How to Get into Swinging: 5 Tips for Beginners
Making intimate connections is easier than you might think.
If you’ve never tried swinging before, there’s never been a more perfect time to start than right now! Over the years, hundreds of clubs have popped up across the U.S. and even more groups are forming all the time. It won’t take much digging to find meetups near you, but you should absolutely learn a few things before diving in!
Here are some of our best tips for first-time swingers:
Consent comes first.
Every person has different boundaries. Some couples aren’t “full-swap” (meaning they don’t swap partners for sex) or if they are, it might only be when everyone is in the same room. Some men aren’t interested in “playing” with others, some are.
Some couples only want protected sex while others are more lenient. Basically, don’t go into any encounter with expectations or assumptions. Ask first, and if you don’t understand a term that someone is using, they’ll be happy to explain it to you!
Start with a local club.
Lifestyle clubs are a great way to get introduced to swinging without signing yourself up for anything you aren’t ready for. Simply pick an event and go strike up a conversation or two. If you like what you see, keep coming back. Go a little bit further each time: talking, kissing, “playing” with your partner while others watch (if that’s your thing), etc until you’re ready to take the leap! Stay close to your S.O. as you learn the ropes — you’ll be really glad you took your time and should feel closer to them with each new experience.
Go at your own pace.
While most people in the lifestyle will respect your boundaries no-questions-asked, there’s always a chance you’ll run into a pushier couple. Stand your ground. If someone is making you uncomfortable—even if you’re the only one who feels that way—move on. Your partner should support your decision and walk away with you.
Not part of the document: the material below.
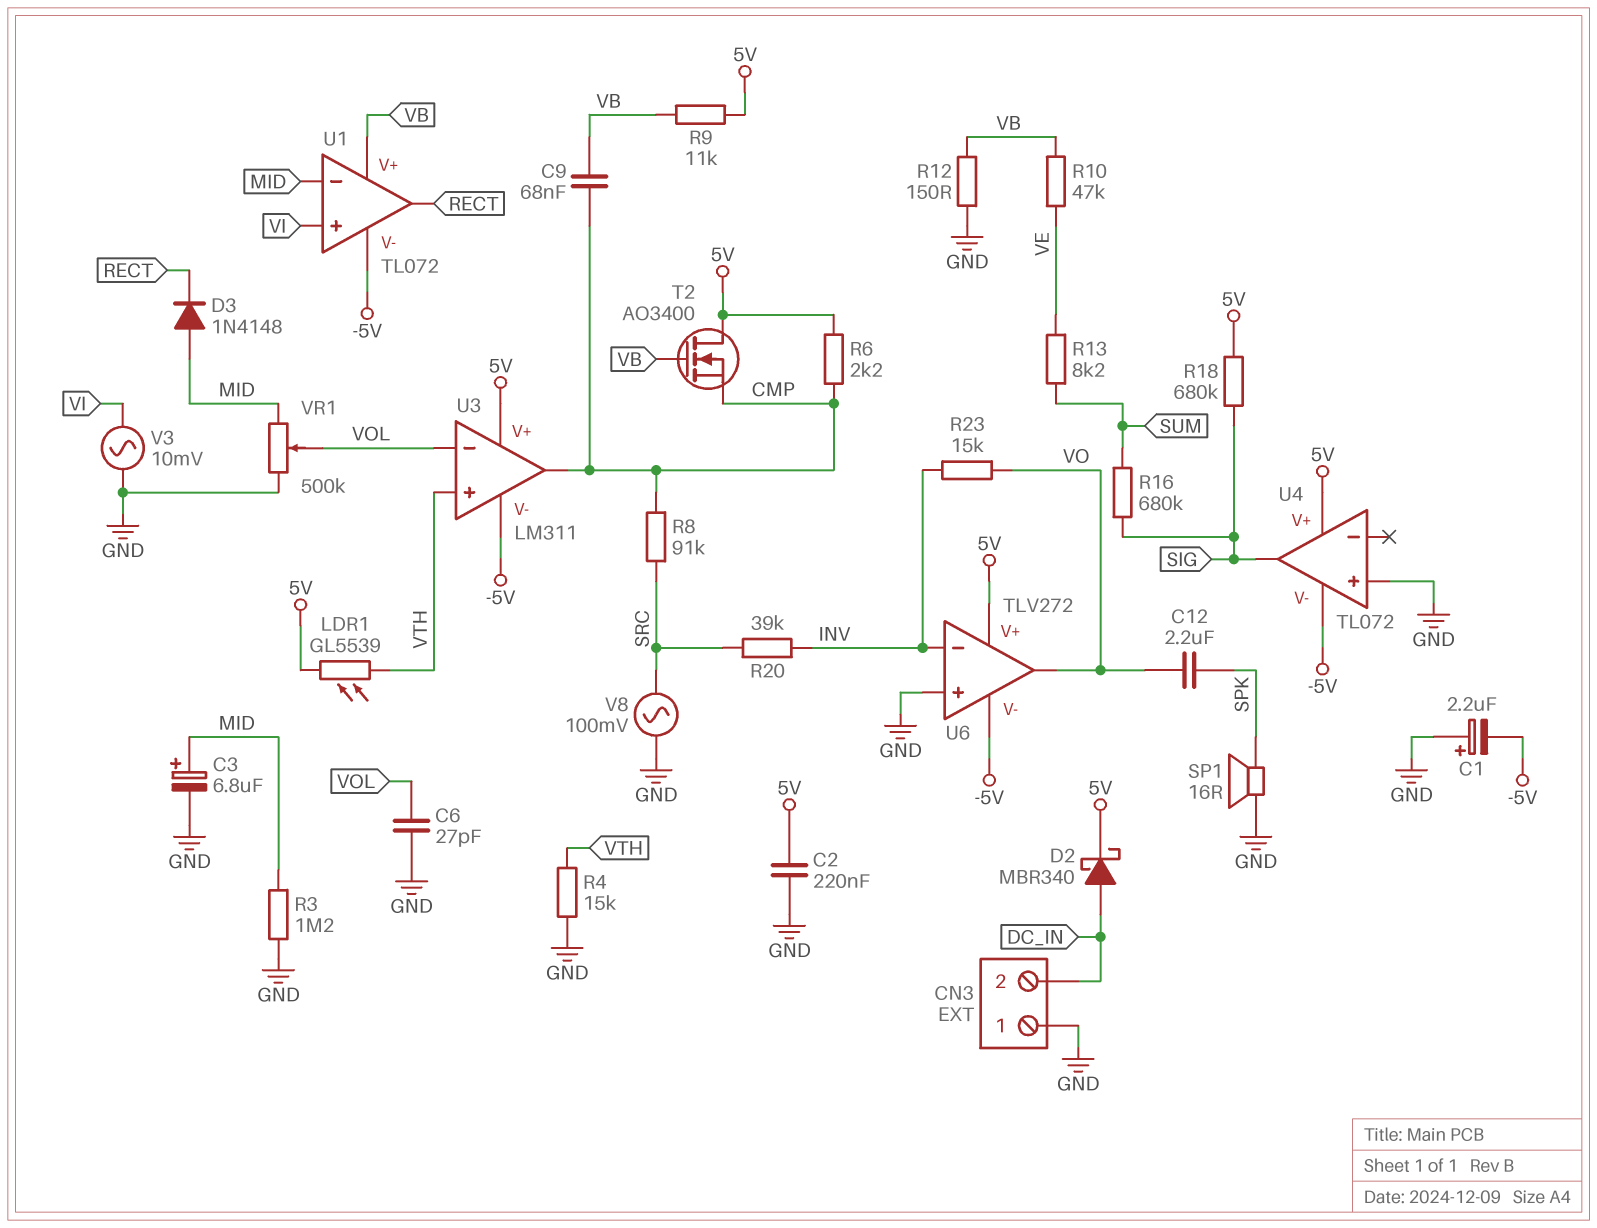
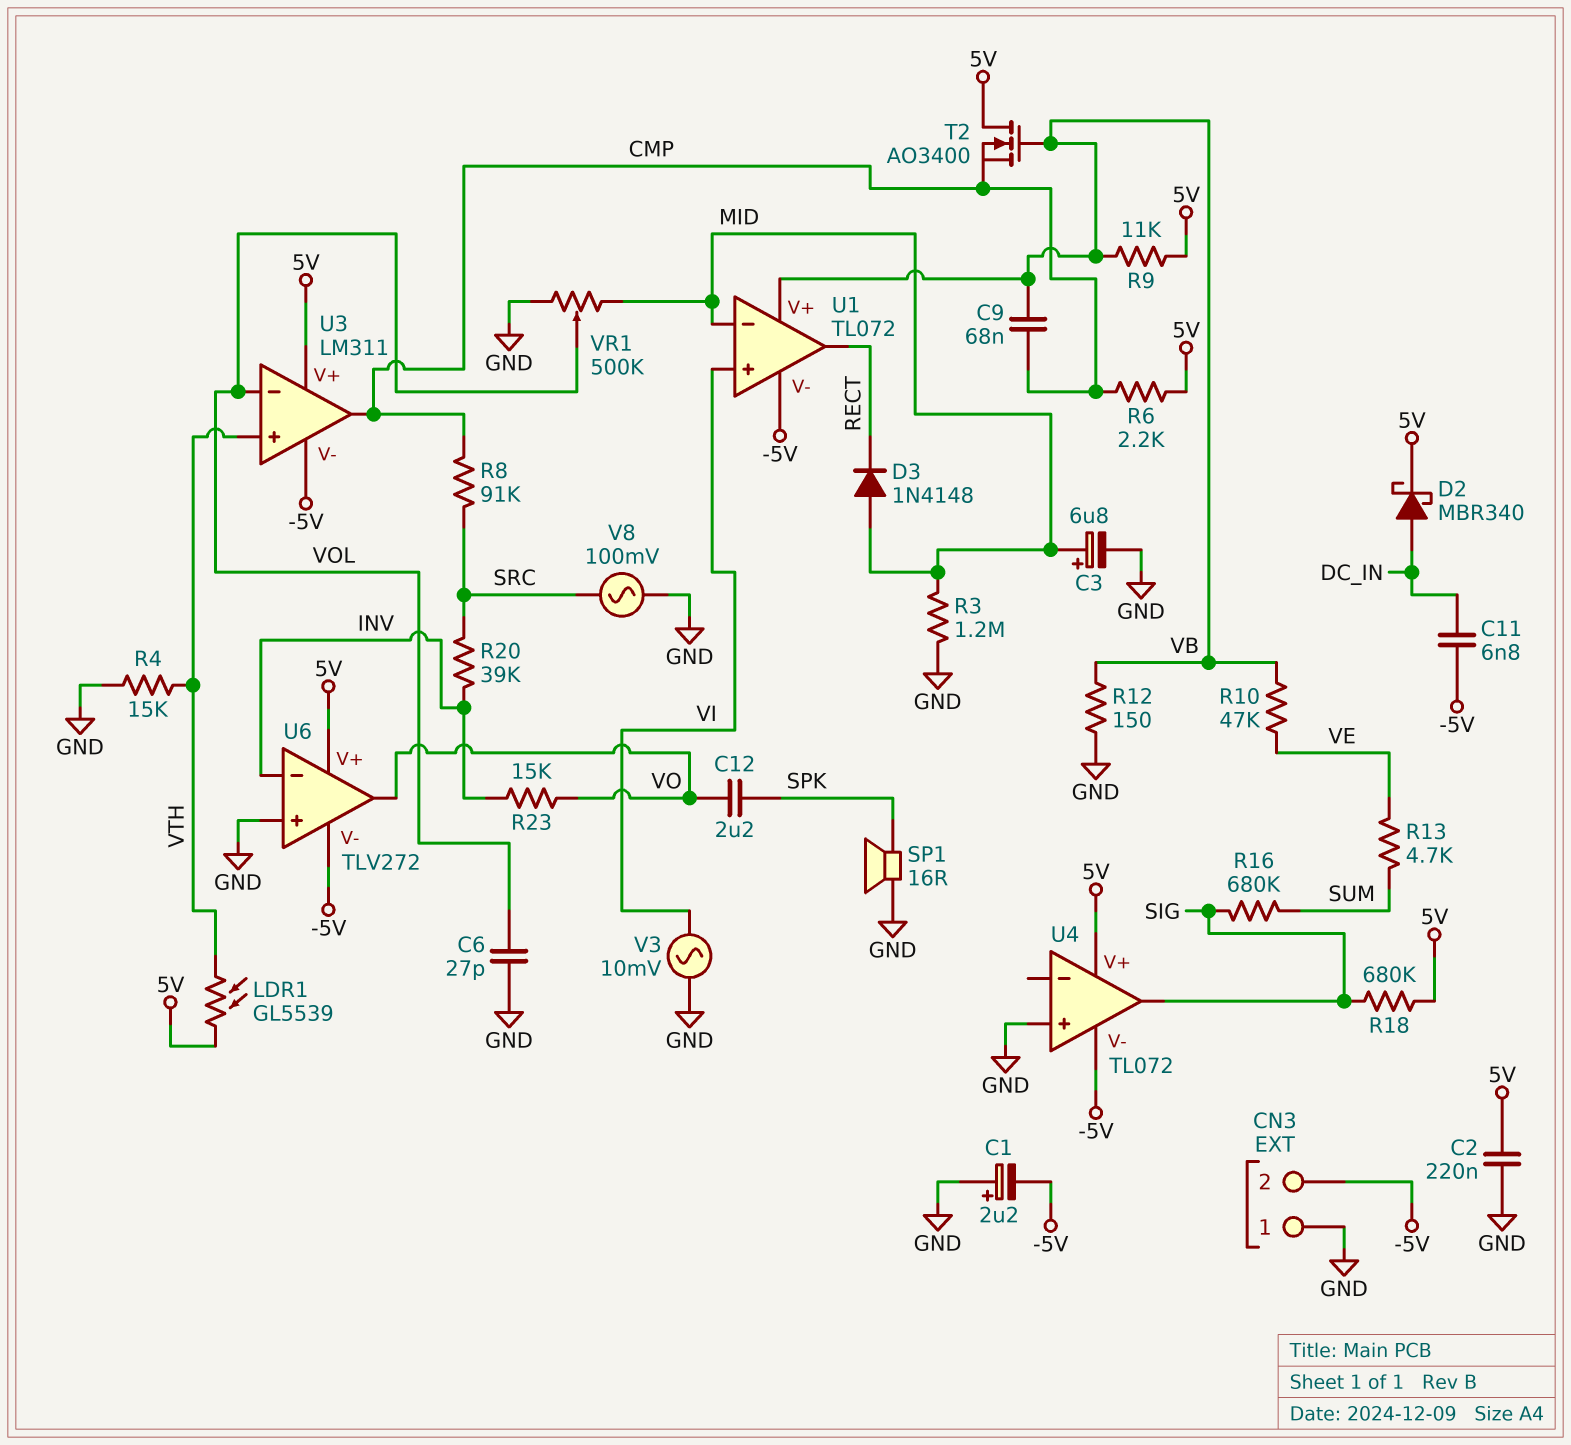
C11: none -> 6.8nF (-5V, DC_IN)
CN3 pin 2: DC_IN -> -5V
R13: 8.2k (SUM, VE) -> 4.7k (SUM, VE)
Know your limits beforehand.
All of this said, it can be difficult to say “no” in the heat of the moment if you haven’t decided on boundaries with your partner(s) beforehand. Think about it, discuss it, and make sure everyone is on the same page. It’s just a good rule of thumb, especially for a newer couple who hasn’t deeply explored jealousy yet. A couple of wrong moves can cause a lot of problems in your relationship later. Don’t make that mistake!
You never have to “play” with anyone you aren’t interested in, and you don’t have to explain yourself. That said, anything more than a “no” is probably hurtful and super uncool (e.g. “I don’t like your body because___”). If you can’t be nice, or you walk around with a chip on your shoulder, swinging isn’t for you.